▶ Questions on the material
a: Answer these questions using the passage on SEC whistleblower matters:
(i) What was the total amount of the whistleblower award from which Eric Ben-Artzi declined his portion?
(ii) According to the passage, who bears the cost of paying penalties like the settlement?
(iii) On what date did the SEC find the engineering firm's confidentiality agreement in violation of Rule 21F-17?
b: Proceed with the passage on SEC whistleblower matters, picking up right after its final sentence.

▶ Exercise text
On August 19, 2016, Eric Ben-Artzi, a former Deutsche Bank risk officer, stated he would not accept his portion of a $16.5 million whistleblower award from the SEC because the executives he contends were responsible for overvaluing certain portfolios at the bank were not being personally held accountable in the bank’s settlement with the SEC. Ben-Artzi had provided information to the SEC, which led to a $55 million fine and settlement in 2015.
Ben-Artzi’s main criticism of the settlement and whistleblower award is that Deutsche Bank shareholders and rank-and-file employees bear the cost of paying such penalties. He also accused the SEC of having too many connections to the bank through the “revolving door” between government and the industry. Ben-Artzi noted that his ex-wife and attorneys may have claims on portions of the award. He also stated that he would accept his portion if he was sure it came out of the pockets of the executives who he claims caused violations of the securities laws.
Employers conducting internal investigations often have employees sign agreements requiring them to acknowledge the confidential nature of employee interviews. Less common are agreements that prohibit employees from discussing the interview with anyone outside the company on the pain of possible termination for such disclosure. On April 1, 2015, the SEC found such an agreement, required by a global engineering firm, to violate SEC Rule 21F-17. That Rule, adopted pursuant to Dodd-Frank, prohibits companies from taking, “any action to impede an individual from communicating directly with the [SEC] about a possible securities violation, including … threatening to enforce a confidentiality agreement.”

▶ Records
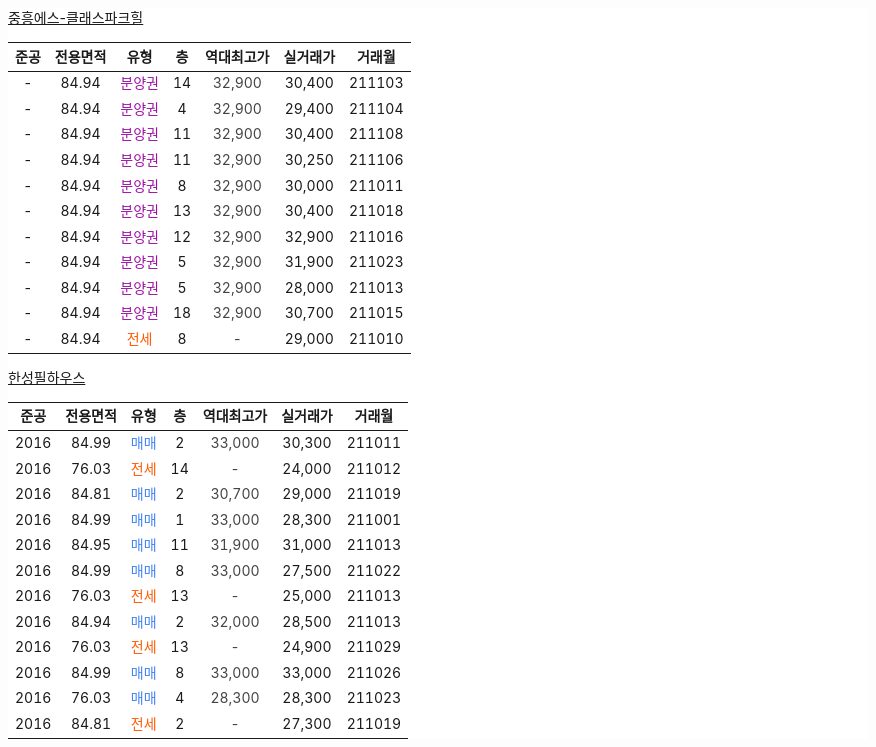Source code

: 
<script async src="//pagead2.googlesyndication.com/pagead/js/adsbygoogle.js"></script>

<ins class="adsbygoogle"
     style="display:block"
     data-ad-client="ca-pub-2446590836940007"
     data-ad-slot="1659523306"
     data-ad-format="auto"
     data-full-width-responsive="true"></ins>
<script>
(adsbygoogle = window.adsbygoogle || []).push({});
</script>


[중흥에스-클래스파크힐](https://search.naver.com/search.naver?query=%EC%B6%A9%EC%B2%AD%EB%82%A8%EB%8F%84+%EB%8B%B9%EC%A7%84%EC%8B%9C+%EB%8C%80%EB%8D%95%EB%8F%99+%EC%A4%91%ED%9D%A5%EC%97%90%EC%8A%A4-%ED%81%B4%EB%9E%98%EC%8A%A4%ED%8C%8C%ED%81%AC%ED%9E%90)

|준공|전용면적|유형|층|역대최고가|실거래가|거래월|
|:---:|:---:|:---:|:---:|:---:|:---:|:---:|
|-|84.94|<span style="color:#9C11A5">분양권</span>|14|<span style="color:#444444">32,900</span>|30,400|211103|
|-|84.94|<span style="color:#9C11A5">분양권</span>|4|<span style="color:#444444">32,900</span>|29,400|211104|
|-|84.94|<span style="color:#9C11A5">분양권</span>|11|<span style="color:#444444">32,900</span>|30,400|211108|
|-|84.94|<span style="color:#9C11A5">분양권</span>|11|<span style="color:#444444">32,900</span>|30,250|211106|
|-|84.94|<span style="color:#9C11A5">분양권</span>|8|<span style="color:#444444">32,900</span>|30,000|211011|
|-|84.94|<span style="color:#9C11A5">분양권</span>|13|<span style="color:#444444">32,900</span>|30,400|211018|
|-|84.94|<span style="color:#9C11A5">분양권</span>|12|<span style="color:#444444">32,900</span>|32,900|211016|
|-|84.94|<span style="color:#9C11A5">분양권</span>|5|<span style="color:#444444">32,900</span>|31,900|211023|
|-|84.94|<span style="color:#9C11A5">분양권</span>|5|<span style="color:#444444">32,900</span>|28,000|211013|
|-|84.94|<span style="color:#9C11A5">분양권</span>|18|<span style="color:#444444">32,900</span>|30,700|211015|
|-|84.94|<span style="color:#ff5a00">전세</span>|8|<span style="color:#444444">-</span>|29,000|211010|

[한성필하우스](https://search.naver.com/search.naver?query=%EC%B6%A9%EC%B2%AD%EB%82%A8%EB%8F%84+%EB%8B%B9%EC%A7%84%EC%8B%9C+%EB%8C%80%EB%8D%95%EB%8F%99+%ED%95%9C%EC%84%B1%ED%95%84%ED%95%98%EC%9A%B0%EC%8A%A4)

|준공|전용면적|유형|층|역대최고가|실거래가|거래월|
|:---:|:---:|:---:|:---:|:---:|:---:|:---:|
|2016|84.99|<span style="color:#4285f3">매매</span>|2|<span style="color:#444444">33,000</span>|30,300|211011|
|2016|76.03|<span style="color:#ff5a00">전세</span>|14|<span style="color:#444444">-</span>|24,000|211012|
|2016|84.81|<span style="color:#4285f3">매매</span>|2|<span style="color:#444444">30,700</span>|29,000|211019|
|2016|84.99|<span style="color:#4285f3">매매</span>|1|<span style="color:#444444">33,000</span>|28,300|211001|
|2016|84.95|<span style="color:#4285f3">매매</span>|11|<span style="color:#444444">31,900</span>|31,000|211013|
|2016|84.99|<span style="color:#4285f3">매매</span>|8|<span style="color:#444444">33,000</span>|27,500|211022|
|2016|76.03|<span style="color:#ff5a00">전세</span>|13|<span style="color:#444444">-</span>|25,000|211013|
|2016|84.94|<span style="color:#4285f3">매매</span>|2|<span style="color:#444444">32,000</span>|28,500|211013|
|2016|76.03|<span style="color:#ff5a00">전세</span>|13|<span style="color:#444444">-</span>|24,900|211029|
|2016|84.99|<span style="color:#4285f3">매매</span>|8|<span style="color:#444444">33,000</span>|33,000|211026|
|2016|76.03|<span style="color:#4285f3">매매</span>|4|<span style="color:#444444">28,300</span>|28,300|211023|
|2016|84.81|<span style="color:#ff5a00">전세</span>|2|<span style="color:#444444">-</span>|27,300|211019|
---
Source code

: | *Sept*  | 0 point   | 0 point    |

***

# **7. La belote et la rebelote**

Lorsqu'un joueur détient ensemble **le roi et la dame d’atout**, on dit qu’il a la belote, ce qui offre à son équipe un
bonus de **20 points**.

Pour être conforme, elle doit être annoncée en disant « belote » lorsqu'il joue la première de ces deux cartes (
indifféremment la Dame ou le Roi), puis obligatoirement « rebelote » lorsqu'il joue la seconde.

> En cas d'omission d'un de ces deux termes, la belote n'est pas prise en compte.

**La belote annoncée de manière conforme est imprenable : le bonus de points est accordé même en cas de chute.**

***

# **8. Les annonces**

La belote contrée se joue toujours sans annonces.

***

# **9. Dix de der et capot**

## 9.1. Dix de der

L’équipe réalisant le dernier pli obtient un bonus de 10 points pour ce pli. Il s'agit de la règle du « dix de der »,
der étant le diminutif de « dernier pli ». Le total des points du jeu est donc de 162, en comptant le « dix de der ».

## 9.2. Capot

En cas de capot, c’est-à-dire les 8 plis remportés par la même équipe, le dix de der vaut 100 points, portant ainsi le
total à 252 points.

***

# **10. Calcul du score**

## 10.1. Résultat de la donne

▶ Answers to the problems
a:
(i) $16.5 million
(ii) Deutsche Bank shareholders and rank-and-file employees
(iii) April 1, 2015

b:
The firm, KBR Inc., had required witnesses in internal investigations to sign confidentiality statements with language warning that they could face discipline or be fired if they discussed the matters with persons outside KBR. Although there was no evidence that KBR had actually sought to enforce the confidentiality statement, KBR nonetheless agreed to pay a $130,000 penalty and amend its confidentiality statement to make clear that employees may report potential securities violations to the SEC and other federal agencies without fear of retribution.
Bottom line: Companies conducting internal investigations that want to have witnesses acknowledge the confidential nature of interviews should amend their agreements and statements to reflect that employees may report potential violations to the Government without fear of any adverse employment action. In fact, companies seeking to avoid this problem may want to consult the amended language adopted by KBR in the SEC Order – http://www.sec.gov/litigation/admin/2015/34-74619.pdf.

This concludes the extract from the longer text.